Monday 18 August 2014

Chapter 44 | Dear God | The domains of adulthood

10/02/005

Dear God

Gosh! Can you believe the last I wrote to YOU was LAST year!

I spent my entire holidays working. Dullah Mamajee and Aunty Mohsina had gone for Haj and so I had to help Nana run the shop. It wasn’t really much of a holiday.

Sameera Khala and Uncle Noushaad booked a resort for one of the weekends. Get all the cousins together and there’s bound to be loads of fun. We spent most of the day in the pool and the nights playing UNO in the lounge area. We made such a ruckus that the staff had to eventually ask us to return to our respective rooms.

Now the holidays (if I can call it that) are over and I’m back to the grind.
Chat soon
Ta

26/05/2005

Dear God

It has been THREE (long) months since I’ve last updated you on everything that is, my life. Final year of madressa means all the more work and less time for leisure. I don’t really know what got into me today but I decided to pen my thoughts, however absurd they may be.

I’m turning seventeen in about three weeks and I’m finding it tough to adjust to the very idea of it. One minute I’m an innocent, carefree child (yeah right) the next thing I know I’m an adolescent on her way to self-discovery, a curiosity that is uncontainable, and a required rebellious streak.

Actually that’s a lie, I’ve never been much of a rebel.

Then there’s the whole of issue of not having a boyfriend that bothers me. Ok, it’s not so much an issue, more a concern. It’s not like I have the freedom to have one anyways, and though I know of many other girls that have secret boyfriends (whom everybody knows about except for their parents) I’ve never really been one for doing things like that being my parents back. I’ve done things without Papa knowing yes, but a boyfriend required a whole lot of hide and seek that I felt was best left in my childhood days.

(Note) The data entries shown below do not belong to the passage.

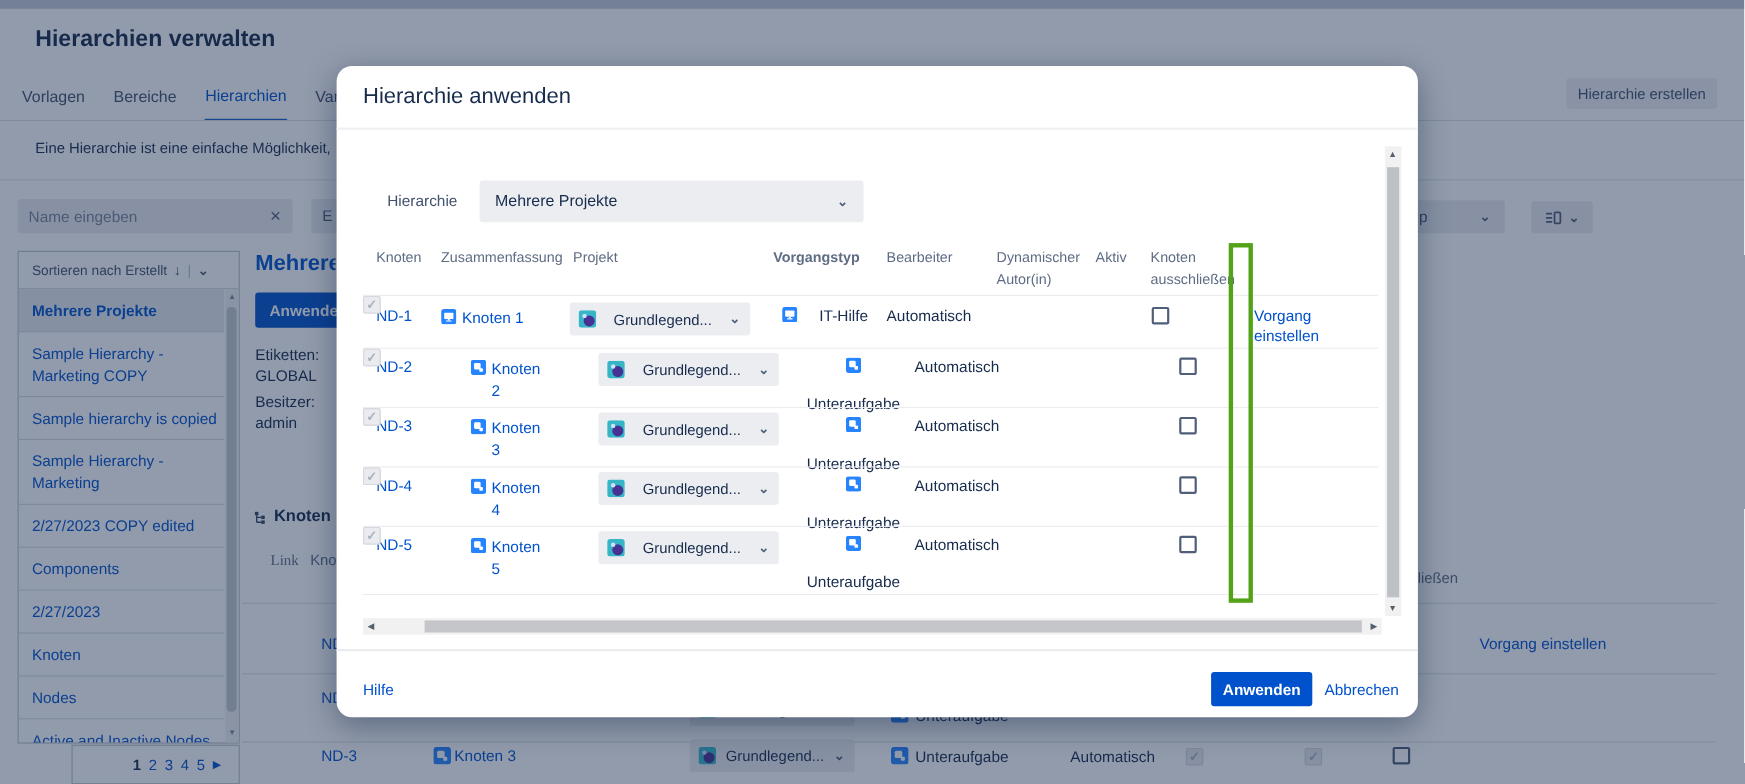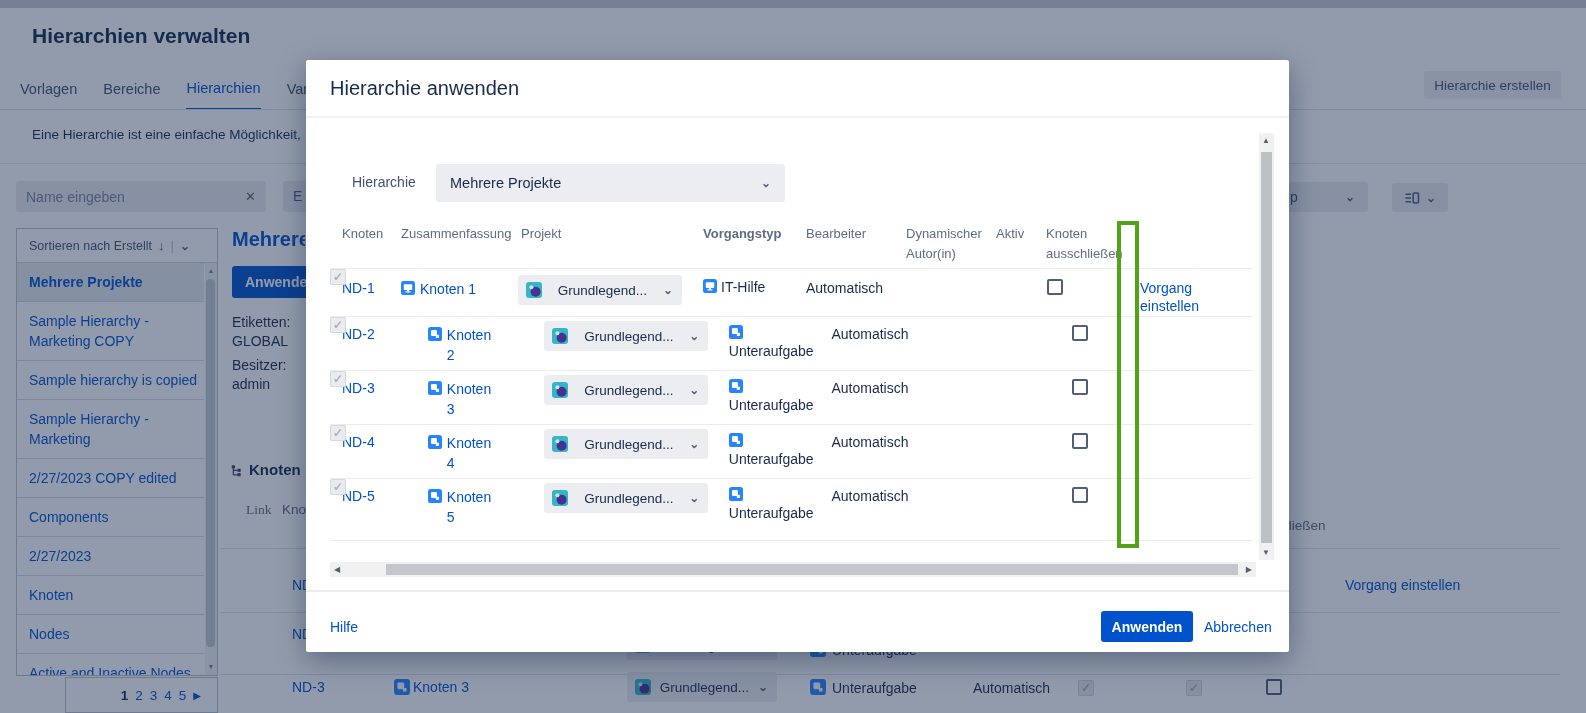--- a/index.html
+++ b/index.html
@@ -65,21 +65,21 @@
   .cb { width:16px; height:16px; border-radius:2px; position:relative; }
   .cb.dim { background:#e9ebee; border:1px solid #d5d8de; }
   .cb.dim::after { content:"\2713"; position:absolute; left:2px; top:0px; font-size:12px; font-weight:700; color:#a9b2bf; }
   .cb.empty { background:#fff; border:2px solid #505f79; }
 
   
   .dim { position:absolute; inset:0; z-index:5; background:rgba(23,43,77,0.47); }
 
   
   .modal { position:absolute; left:306px; top:60px; width:983px; height:592px; background:#fff; z-index:10;
-           border-radius:2px; box-shadow:0 8px 28px rgba(9,30,66,0.40); }
+           border-radius:14px; box-shadow:0 8px 28px rgba(9,30,66,0.40); }
   .m-head { position:absolute; left:0; top:0; width:100%; height:58px; border-bottom:2px solid #f0f1f4;
             display:flex; align-items:center; padding-left:24px; }
   .m-title { font-size:20px; font-weight:500; color:#172b4d; }
   .m-label { position:absolute; left:46px; top:114px; font-size:14px; color:#42526e; }
   .m-select { position:absolute; left:130px; top:104px; width:349px; height:38px; padding:0 14px; justify-content:space-between; }
   .m-select .val { font-size:14.5px; color:#172b4d; }
 
   .m-tablehead, .m-row { position:absolute; left:24px; width:923px; display:flex; }
   .m-tablehead { top:164px; height:44px; }
   .m-th { font-size:13px; color:#5e6c84; line-height:20px; }
@@ -94,21 +94,21 @@
   .c-dyn { width:90px; }
   .c-act { width:50px; }
   .c-excl { width:94px; }
   .c-action { width:89px; }
   .key-link { font-size:14px; color:#0052cc; cursor:pointer; }
   .sum-link { font-size:14px; color:#0052cc; line-height:20px; cursor:pointer; }
   .sum-narrow { width:54px; }
   .indent { margin-left:27px; }
   .cell-dd { width:164px; height:30px; padding:0 9px 0 8px; justify-content:space-between; margin-top:-4px; }
   .cell-dd .val { font-size:13.5px; color:#172b4d; }
-  .type-cell { display:flex; flex-wrap:wrap; gap:4px; width:96px; padding-left:2px; align-items:flex-start; }
+  .type-cell { display:flex; flex-wrap:wrap; gap:20px; width:96px; padding-left:2px; align-items:flex-start;justify-content:center; }
   .type-txt { font-size:14px; color:#172b4d; line-height:17px; }
   .assig-txt { font-size:14px; color:#172b4d; }
   .action-link { font-size:14px; color:#0052cc; cursor:pointer; }
   .cbwrap-dyn { padding-left:2px; } .cbwrap-act { padding-left:1px; } .cbwrap-ex { padding-left:1px; }
 
   .m-foot { position:absolute; left:0; top:530px; width:100%; height:62px; border-top:2px solid #ebecf0; }
   .help-link { position:absolute; left:24px; top:27px; font-size:14px; color:#0052cc; cursor:pointer; }
   .apply-btn { position:absolute; left:795px; top:19px; width:92px; height:31px; background:#0052cc; color:#fff;
                border:none; border-radius:3px; font-size:14px; font-weight:700; font-family:inherit; cursor:pointer; }
   .cancel-link { position:absolute; left:898px; top:27px; font-size:14px; color:#0052cc; cursor:pointer; }

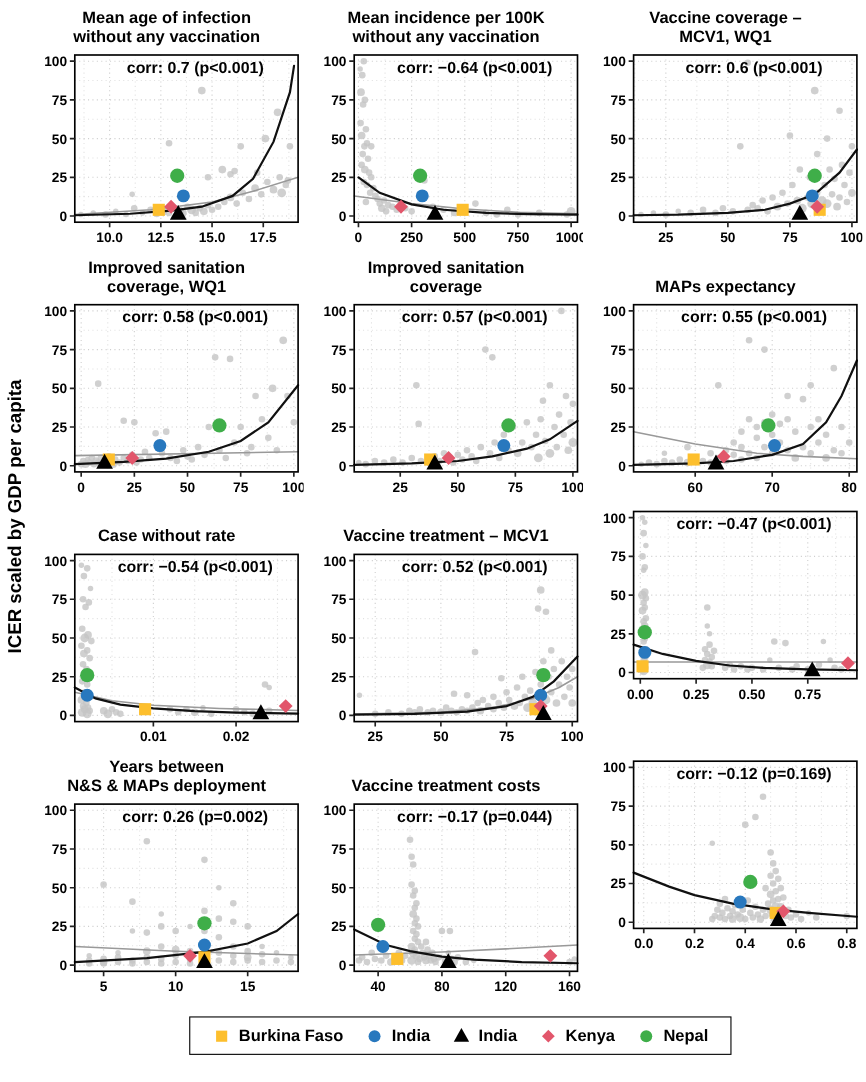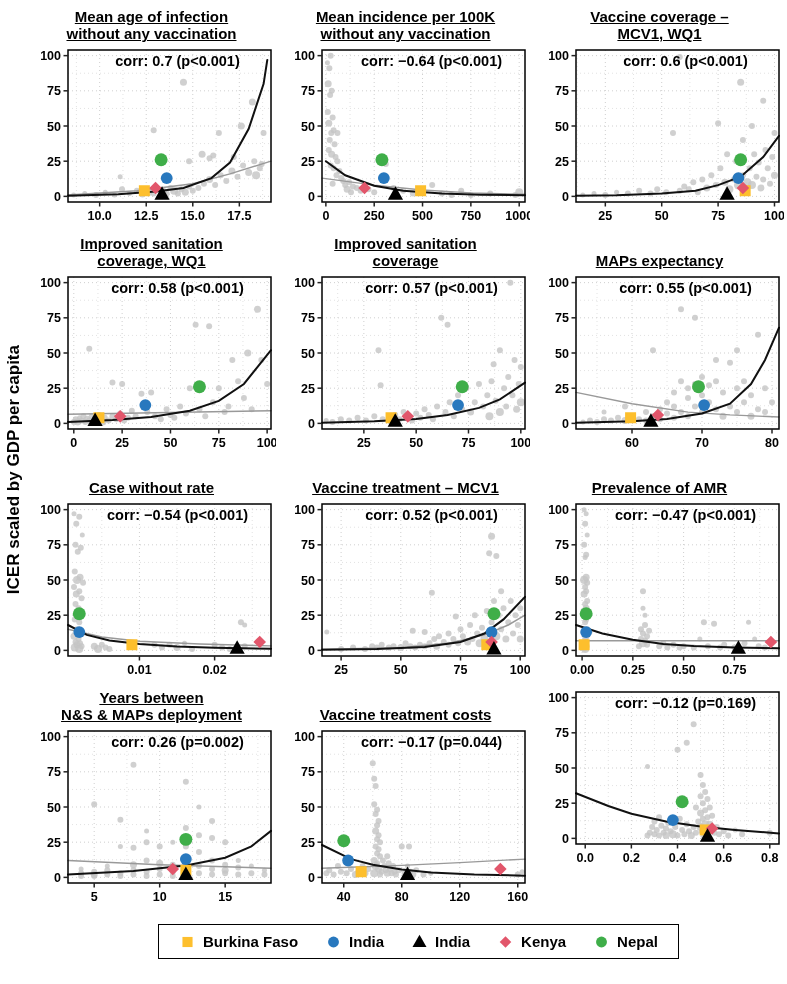--- a/index.html
+++ b/index.html
@@ -5,25 +5,25 @@
   html,body{margin:0;padding:0;background:#fff;}
   body{width:787px;height:984px;font-family:"Liberation Sans",sans-serif;overflow:hidden;}
   .figure{position:relative;padding:6px 2px 0 26px;width:759px;}
   .ylabel{position:absolute;left:2px;top:30px;height:880px;width:24px;
     display:flex;align-items:center;justify-content:center;}
   .ylabel span{writing-mode:vertical-rl;transform:rotate(180deg);
     font-weight:bold;font-size:17px;color:#000;white-space:nowrap;}
   .grid{display:grid;grid-template-columns:repeat(3,1fr);column-gap:3px;row-gap:0;}
   .panel{display:flex;flex-direction:column;align-items:center;}
   .panel-title{font-weight:bold;font-size:15px;line-height:1.12;text-align:center;color:#000;
-    min-height:37px;display:flex;align-items:flex-end;justify-content:center;padding-bottom:2px;text-decoration:underline;}
+    min-height:37px;display:flex;align-items:flex-end;justify-content:center;padding-bottom:2px;}
   svg{display:block;}
   svg text{font-family:"Liberation Sans",sans-serif;}
   .legend-row{display:flex;justify-content:center;margin-top:10px;padding-left:26px;}
-  .legend-box{display:flex;align-items:center;gap:27px;border:1.6px solid #000;background:#fff;
+  .legend-box{display:flex;align-items:center;gap:20px;border:1.6px solid #000;background:#fff;
     padding:8px 20px;}
   .legend-item{display:flex;align-items:center;gap:7px;font-weight:bold;font-size:15px;color:#000;}
 </style>
 </head>
 <body>
 
 <div class="figure">
   <div class="ylabel">
     <span>ICER scaled by GDP per capita</span>
   </div>
@@ -816,21 +816,20 @@
           <line y1="157" y2="161.5" x1="118.81176470588235" x2="118.81176470588235" stroke="#222" stroke-width="1.5"></line>
           <text x="118.81176470588235" y="175" text-anchor="middle" font-size="12.5" font-weight="bold" fill="#000">50</text>
           <line y1="157" y2="161.5" x1="178.51764705882354" x2="178.51764705882354" stroke="#222" stroke-width="1.5"></line>
           <text x="178.51764705882354" y="175" text-anchor="middle" font-size="12.5" font-weight="bold" fill="#000">75</text>
           <line y1="157" y2="161.5" x1="238.2235294117647" x2="238.2235294117647" stroke="#222" stroke-width="1.5"></line>
           <text x="238.2235294117647" y="175" text-anchor="middle" font-size="12.5" font-weight="bold" fill="#000">100</text>
           <text x="149.5" y="21" text-anchor="middle" font-size="14.5" font-weight="bold" fill="#000">corr: 0.52 (p&lt;0.001)</text>
         </svg>
       </div>
       <div class="panel">
-        <div class="panel-title">Prevalence of AMR</div>
         <svg width="248" height="188" viewBox="0 0 248 188">
           <line x1="71.465" x2="71.465" y1="5" y2="157" stroke="#E2E2E2" stroke-width="1" stroke-dasharray="1 3"></line>
           <line x1="122.215" x2="122.215" y1="5" y2="157" stroke="#E2E2E2" stroke-width="1" stroke-dasharray="1 3"></line>
           <line x1="172.965" x2="172.965" y1="5" y2="157" stroke="#E2E2E2" stroke-width="1" stroke-dasharray="1 3"></line>
           <line x1="223.715" x2="223.715" y1="5" y2="157" stroke="#E2E2E2" stroke-width="1" stroke-dasharray="1 3"></line>
           <line x1="46.09" x2="46.09" y1="5" y2="157" stroke="#CFCFCF" stroke-width="1" stroke-dasharray="1 3"></line>
           <line x1="96.84" x2="96.84" y1="5" y2="157" stroke="#CFCFCF" stroke-width="1" stroke-dasharray="1 3"></line>
           <line x1="147.59" x2="147.59" y1="5" y2="157" stroke="#CFCFCF" stroke-width="1" stroke-dasharray="1 3"></line>
           <line x1="198.34" x2="198.34" y1="5" y2="157" stroke="#CFCFCF" stroke-width="1" stroke-dasharray="1 3"></line>
           <line y1="133.77777777777777" y2="133.77777777777777" x1="40" x2="243" stroke="#E2E2E2" stroke-width="1" stroke-dasharray="1 3"></line>

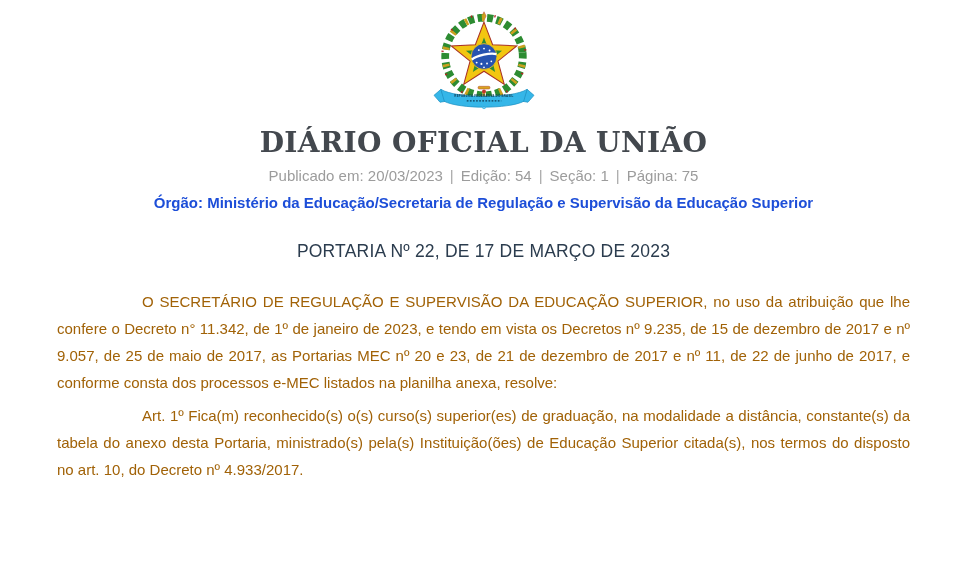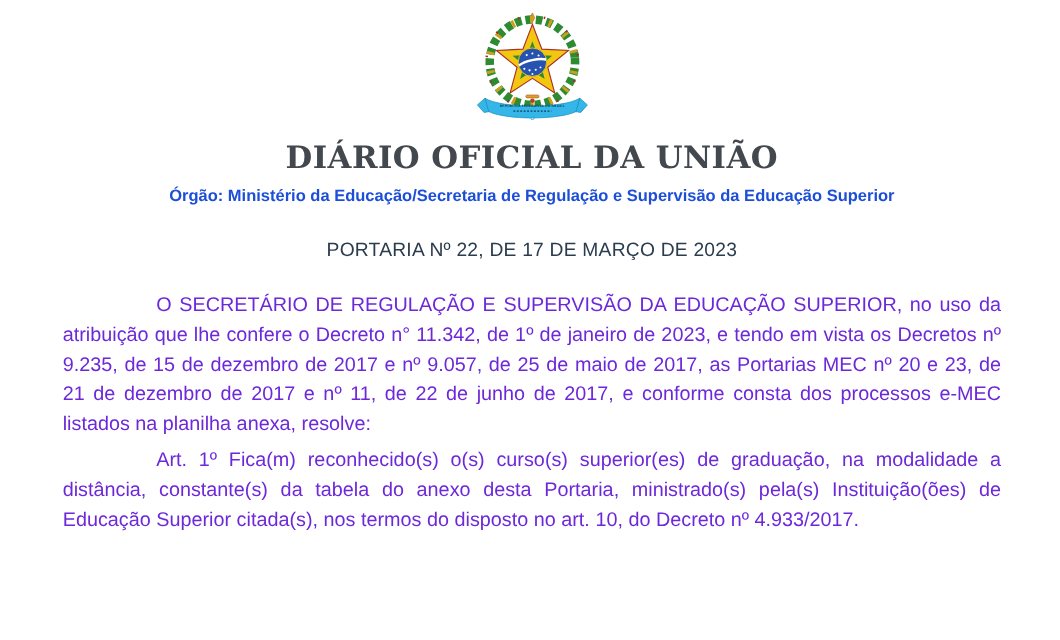--- a/index.html
+++ b/index.html
@@ -55,22 +55,22 @@
     text-align: center;
     color: #2b3c4e;
     font-weight: 400;
     font-size: 17.5px;
     line-height: 22px;
     letter-spacing: 0.2px;
     margin-top: 28px;
   }
   .body-text {
     margin-top: 26px;
-    color: #6d28d9;
-    font-size: 18px;
+    color: #a16207;
+    font-size: 15px;
     line-height: 27px;
     text-align: justify;
   }
   .body-text p {
     margin: 0 0 6px 0;
     text-indent: 85px;
   }
 </style>
 </head>
 <body>
@@ -115,20 +115,23 @@
         <path d="M10,92 C28,103 92,103 110,92 L106,106 C88,115 32,115 14,106 Z" fill="#35b6e8" stroke="#1d8fc0" stroke-width="0.8"></path>
         <text x="60" y="101.5" text-anchor="middle" font-size="3.4" letter-spacing="0.25" fill="#0e3c55" font-weight="bold">REPÚBLICA FEDERATIVA DO BRASIL</text>
         <line x1="40" y1="105.5" x2="80" y2="105.5" stroke="#0e3c55" stroke-width="1.4" stroke-dasharray="2 1.6"></line>
         <circle cx="60" cy="112.5" r="2" fill="none" stroke="#35b6e8" stroke-width="1"></circle>
       </g>
     </svg>
   </div>
 
   <div class="masthead-title">DIÁRIO OFICIAL DA UNIÃO</div>
 
+  <div class="meta-line">
+    <span>Publicado em: 20/03/2023</span><span class="sep">|</span><span>Edição: 54</span><span class="sep">|</span><span>Seção: 1</span><span class="sep">|</span><span>Página: 75</span>
+  </div>
 
   <div class="organ-line">Órgão: Ministério da Educação/Secretaria de Regulação e Supervisão da Educação Superior</div>
 
   <div class="doc-heading">PORTARIA Nº 22, DE 17 DE MARÇO DE 2023</div>
 
   <div class="body-text">
     <p>O SECRETÁRIO DE REGULAÇÃO E SUPERVISÃO DA EDUCAÇÃO SUPERIOR, no uso da atribuição que lhe confere o Decreto n° 11.342, de 1º de janeiro de 2023, e tendo em vista os Decretos nº 9.235, de 15 de dezembro de 2017 e nº 9.057, de 25 de maio de 2017, as Portarias MEC nº 20 e 23, de 21 de dezembro de 2017 e nº 11, de 22 de junho de 2017, e conforme consta dos processos e-MEC listados na planilha anexa, resolve:</p>
     <p>Art. 1º Fica(m) reconhecido(s) o(s) curso(s) superior(es) de graduação, na modalidade a distância, constante(s) da tabela do anexo desta Portaria, ministrado(s) pela(s) Instituição(ões) de Educação Superior citada(s), nos termos do disposto no art. 10, do Decreto nº 4.933/2017.</p>
   </div>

Yes, I idolized the notion of being loved, of having someone who doted over me, of weekend rendezvous that leave me feeling weak knee’ed. But I was also aware of the risks that came along with that and I wasn’t sure I was ready to bear the brunt of my actions if Papa ever had to be made aware of it.

Enough about that, can you believe I have just FIVE more months left before madressa ends. I really have no idea what I want to do thereafter.

My intention for becoming an Aalima was not solely to teach but in doing so, to make a difference. I want people to see the beauty of our religion and not just follow it blindly.

In other unrelated news, my cousin, Nabeela, is leaving for Cape town today for work, and she came to greet me prior to leaving. I gave her a pair of earrings as a gift and I was so glad she liked them.

Za’ came to visit today bringing her usual: Akhalwaya’s WonderWhy pizza and Coke for lunch. I was in food haven. She spent the afternoon experimenting her new make-up artistry talents on me. I ended up looking like a collage of colour, though I had fun in the process.

I read my 1st SVU (Sweet Vally University) book today. I felt like I was finally entering the domains of adulthood in doing so. I still prefer SVH (Sweet Vally High) though. I’m currently reading a super duper Vampire book titled; Bloodlines _ Family can be fatal (I can vouch for that) and I’m enjoying the story line immensely.

Quote for the day:
‘If a woman is not speaking to you, she is trying to tell you something.’